This seminar is distinct from the year-long, on-campus JAF honors program. All students are invited to apply whether or not they have participated in the JAF program. The program is also open to adult learners, whether or not they are affiliated with Gordon College. Gordon students receive 4 credits for the Seminar by supplementing on-site study with two reading and writing components completed before and after the two weeks in Italy. These additional assignments locate the theme of the Seminar in the larger historical and religious contexts of medieval-Renaissance Europe.
Course information for JAF291 is listed below. | See JAF291 in the Undergraduate Academic Catalog.
The JAF291 Winter Seminar opens to a wider circle of students, alumni and adult learners the theme for which the Jerusalem and Athens Forum honors program is named: “What has Jerusalem to do with Athens, the Church with the Academy?” Posed by the early church father Tertullian in his defense of Christianity addressed to the pagans, this “enduring question,” as philosopher Nicholas Wolterstorff titles an influential essay, “remains as much alive today as it was in 198 A.D. when Tertullian posed it.”
Each January this seminar will allow Tertullian’s question to frame an in situ (in the original context) study of one or more of the perennial topics addressed by classical and Christian thinkers and artists in the medieval/Renaissance/early modern period of European history.

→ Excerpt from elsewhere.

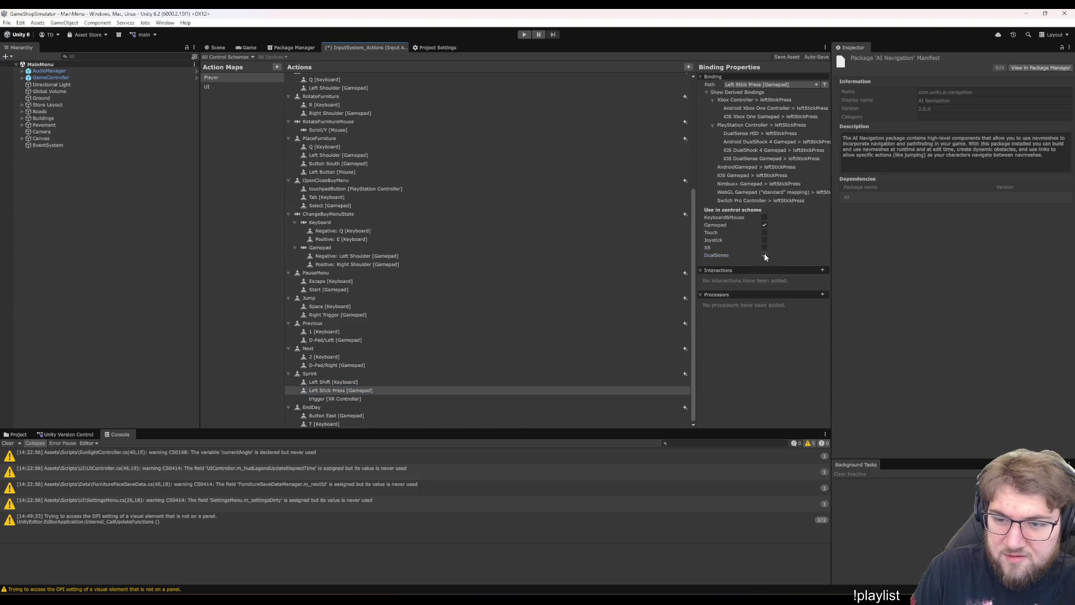
# - Delete Sprint's trigger [XR Controller] binding
pyautogui.click(356, 398)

The theme of the next JAF Winter Seminar is:
What is a Good Life? Explorations in Medieval and Renaissance Thought and Art
This JAF291 Seminar will take as its theme moral inquiry in the classical and Christian traditions, with a focus on their co-mingling in late medieval and early modern Europe (ca. 1300-1600). Students will have an opportunity to read various classical authors, particularly Aristotle and Cicero, and then later medieval/Renaissance authors such as Thomas Aquinas, Dante, Pico della Mirandola, and Erasmus. Some key questions that will be explored include (but are not limited to): What is a good life? What is a good society? What is virtue and how does one acquire it? What is vice and how can one avoid it? What is the relationship between the pursuit of virtue and the pursuit of salvation? What is the relationship between individual virtue and public/social responsibility? We shall also ask to what extent early-modern moral philosophy might still be relevant to church, society, and government today. In addition to readings and discussions, field trips will be taken within the city of Orvieto and to Rome, Siena, and Florence. Throughout, we shall attempt to make connections between the writings discussed and on-site art and architecture.
We are thrilled to announce that the instructor of the 2018 JAF Winter Seminar will be Dr. Tal Howard, former director of CFI and founder of the “Jerusalem & Athens Forum” and now professor of humanities and history at Valparaiso University, and holder of the Phyllis and Richard Duesenberg Chair in Christian Ethics.